──────── EXTRACT ────────
For better or worse, bay's future tied to zebra mussels


There's a remote possibility the Chesapeake Bay could soon be transformed into the cleanest estuary in the world. Rivers now turbid and dingy and laden with silt and nutrients may become crystal-clear tributaries free of municipal waste and industrial pollutants.

Local and federal agencies have spent nearly $1 billion to achieve this goal, but the actual cleanup of the Chesapeake may eventually be credited to millions of tiny bivalves known as "zebra mussels."

Unfortunately, these highly prolific, efficient filter feeders could also bring about the demise of the world's largest estuary.

Five years ago, only a handful of U.S. marine scientists knew of the existence of zebra mussels. The tiny mollusks thrived in northern European freshwater lakes, and their range, until recently, was restricted to the Baltic States.

In mid-1985, scientists discovered small colonies of zebras in Lake St. Clair. It's theorized that the mollusks were transported in a ship's ballast tank and deposited in the lake when ballast waters were discharged. It didn't take long for zebras to quickly colonize freshwater lakes throughout the region and, in some instances, dominate all forms of aquatic life.

In the Canadian town of Lincoln, the depth of a reservoir dropped from 13 feet to a scant 6 inches. Public works officials quickly discovered 12-foot-thick zebra colonies. The reservoir's intake water, which flows from Lake Ontario, decreased by more than 36 percent as mussels clogged pipes more than 6 feet wide.

The effect these tiny bivalves will have on the overall health of the Chesapeake Bay is unknown. Although zebras are considered freshwater mollusks, scientists recently discovered they'll tolerate salinity levels of 5 to 10 parts per 1,000. Depending on the time of year, this could allow them to extend their range down the Chesapeake as far as Virginia.
──────── INFORMATION ────────
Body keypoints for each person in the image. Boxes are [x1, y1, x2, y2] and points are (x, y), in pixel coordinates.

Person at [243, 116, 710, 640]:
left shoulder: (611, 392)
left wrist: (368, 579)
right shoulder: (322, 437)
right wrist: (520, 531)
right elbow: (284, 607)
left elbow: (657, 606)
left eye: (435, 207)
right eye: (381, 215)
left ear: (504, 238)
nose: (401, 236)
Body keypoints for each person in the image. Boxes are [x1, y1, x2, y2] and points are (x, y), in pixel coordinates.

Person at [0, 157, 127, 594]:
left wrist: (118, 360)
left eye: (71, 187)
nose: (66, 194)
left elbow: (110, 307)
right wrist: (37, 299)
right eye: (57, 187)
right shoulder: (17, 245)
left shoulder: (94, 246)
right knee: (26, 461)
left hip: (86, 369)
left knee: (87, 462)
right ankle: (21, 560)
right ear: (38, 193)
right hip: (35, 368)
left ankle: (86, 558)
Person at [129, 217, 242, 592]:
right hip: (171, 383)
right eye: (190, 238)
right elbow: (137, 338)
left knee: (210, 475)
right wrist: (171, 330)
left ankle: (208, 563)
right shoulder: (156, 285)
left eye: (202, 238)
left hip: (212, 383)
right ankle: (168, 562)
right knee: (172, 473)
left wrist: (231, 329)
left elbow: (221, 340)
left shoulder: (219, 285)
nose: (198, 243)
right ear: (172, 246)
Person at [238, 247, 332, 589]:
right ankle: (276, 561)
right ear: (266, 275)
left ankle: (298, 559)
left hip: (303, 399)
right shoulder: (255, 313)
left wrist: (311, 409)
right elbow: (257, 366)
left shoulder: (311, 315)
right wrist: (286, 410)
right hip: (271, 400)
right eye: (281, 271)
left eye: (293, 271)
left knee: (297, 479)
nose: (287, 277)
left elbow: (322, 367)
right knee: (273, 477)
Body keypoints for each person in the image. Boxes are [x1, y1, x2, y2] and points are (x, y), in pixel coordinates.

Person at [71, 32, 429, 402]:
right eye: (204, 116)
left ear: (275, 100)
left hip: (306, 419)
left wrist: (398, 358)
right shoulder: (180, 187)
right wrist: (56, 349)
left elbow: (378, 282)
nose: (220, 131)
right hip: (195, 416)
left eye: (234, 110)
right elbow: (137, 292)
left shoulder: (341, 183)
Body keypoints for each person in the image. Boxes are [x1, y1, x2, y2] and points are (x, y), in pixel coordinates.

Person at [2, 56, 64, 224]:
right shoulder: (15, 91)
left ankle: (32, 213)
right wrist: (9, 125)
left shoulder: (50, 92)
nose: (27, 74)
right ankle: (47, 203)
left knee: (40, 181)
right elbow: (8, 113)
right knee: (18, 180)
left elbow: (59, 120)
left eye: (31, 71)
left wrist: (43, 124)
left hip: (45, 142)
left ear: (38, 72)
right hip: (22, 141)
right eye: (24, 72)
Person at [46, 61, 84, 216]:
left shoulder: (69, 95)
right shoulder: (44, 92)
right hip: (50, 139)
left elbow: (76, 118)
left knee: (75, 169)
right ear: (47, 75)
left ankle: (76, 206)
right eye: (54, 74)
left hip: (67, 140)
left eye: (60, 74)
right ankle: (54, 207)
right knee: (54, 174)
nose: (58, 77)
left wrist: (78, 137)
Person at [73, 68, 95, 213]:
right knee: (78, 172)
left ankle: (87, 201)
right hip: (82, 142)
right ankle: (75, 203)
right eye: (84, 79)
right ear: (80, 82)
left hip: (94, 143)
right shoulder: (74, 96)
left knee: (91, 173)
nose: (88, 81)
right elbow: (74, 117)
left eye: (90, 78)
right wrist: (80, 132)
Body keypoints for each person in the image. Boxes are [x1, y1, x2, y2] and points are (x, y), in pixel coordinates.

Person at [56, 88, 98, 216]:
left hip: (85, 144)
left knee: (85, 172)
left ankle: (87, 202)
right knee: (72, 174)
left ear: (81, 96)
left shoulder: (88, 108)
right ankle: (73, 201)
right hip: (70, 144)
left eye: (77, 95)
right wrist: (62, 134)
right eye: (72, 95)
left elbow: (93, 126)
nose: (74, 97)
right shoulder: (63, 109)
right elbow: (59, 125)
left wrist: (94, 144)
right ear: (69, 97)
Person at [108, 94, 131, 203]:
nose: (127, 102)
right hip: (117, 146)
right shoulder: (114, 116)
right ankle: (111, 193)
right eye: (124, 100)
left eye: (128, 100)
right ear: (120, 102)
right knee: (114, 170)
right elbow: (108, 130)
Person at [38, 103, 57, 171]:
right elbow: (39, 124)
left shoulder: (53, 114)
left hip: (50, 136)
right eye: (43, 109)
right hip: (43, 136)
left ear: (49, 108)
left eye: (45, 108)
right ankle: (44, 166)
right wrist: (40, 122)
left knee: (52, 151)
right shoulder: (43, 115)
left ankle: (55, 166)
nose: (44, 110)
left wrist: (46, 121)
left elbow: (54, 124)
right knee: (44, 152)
────────
**PARTS OF THE EXERCISE**
A. Using the zebra mussel article, say whether each statement agrees with it: (i) zebra mussel colonies were found in Lake St. Clair in mid-1985; (ii) the Lincoln reservoir draws its intake water from Lake Erie; (iii) zebra mussels can tolerate salinity levels of 5 to 10 parts per 1,000. Answer yes or no for each and quote the words of the article that decide it.
B. Carry on the zebra mussel article from its last sentence.

**TASK-BY-TASK RESULTS**
A.
(i) Yes: "In mid-1985, scientists discovered small colonies of zebras in Lake St. Clair."
(ii) No: "The reservoir's intake water, which flows from Lake Ontario, decreased by more than 36 percent as mussels clogged pipes more than 6 feet wide."
(iii) Yes: "scientists recently discovered they'll tolerate salinity levels of 5 to 10 parts per 1,000."

B.
"We're really not sure how far zebra mussels will travel down the bay," said Ron Klauda, a marine biologist at the state Department of Natural Resources.

Klauda, who researches zebra mussels, says DNR officials worry about the effects they'll have on clams, oysters and other indigenous forms of Chesapeake Bay marine life competing for available food sources. Klauda says it's believed that blue crabs will eat adult mussels, but that zebra mussels could multiply faster than crustaceans could consume them.

"We don't know when they'll arrive and what damage they'll do, but one thing's certain: They're coming to the Chesapeake, and they're bound to have a significant impact on the overall health of the bay," Klauda said.

In response to the zebra mussel threat, the city of Baltimore closed all three major reservoirs to recreational fishing from privately owned and operated boats.

"We know the reservoirs will eventually become infested with zebra mussels; it's just a matter of time," said Eugene Scatula, director of Baltimore's zebra mussel control program. "By closing the reservoirs to privately owned boats, we hope to delay the invasion long enough to prepare for their arrival."

Zebra mussels were reported in the upper reaches of the Susquehanna and Hudson rivers last fall, Scatula said, adding, "We could see them as soon as this fall or early next summer."

Zebra mussel monitoring devices have been placed at several key locations in the Susquehanna River, upper Chesapeake Bay, Conowingo Lake and Holtwood Pool.

If the mollusks invade Maryland's portion of the Chesapeake, they could have devastating effects on Conowingo Dam's hydro-electric system, Peach Bottom Nuclear Power Plant and the water supply for Baltimore and Havre de Grace, as well as any industry using water from the upper reaches of the Chesapeake Bay and its tributaries.

A full-grown zebra mussel is about the size of a thumbnail and has a dark-gray shell marked with light-colored stripes.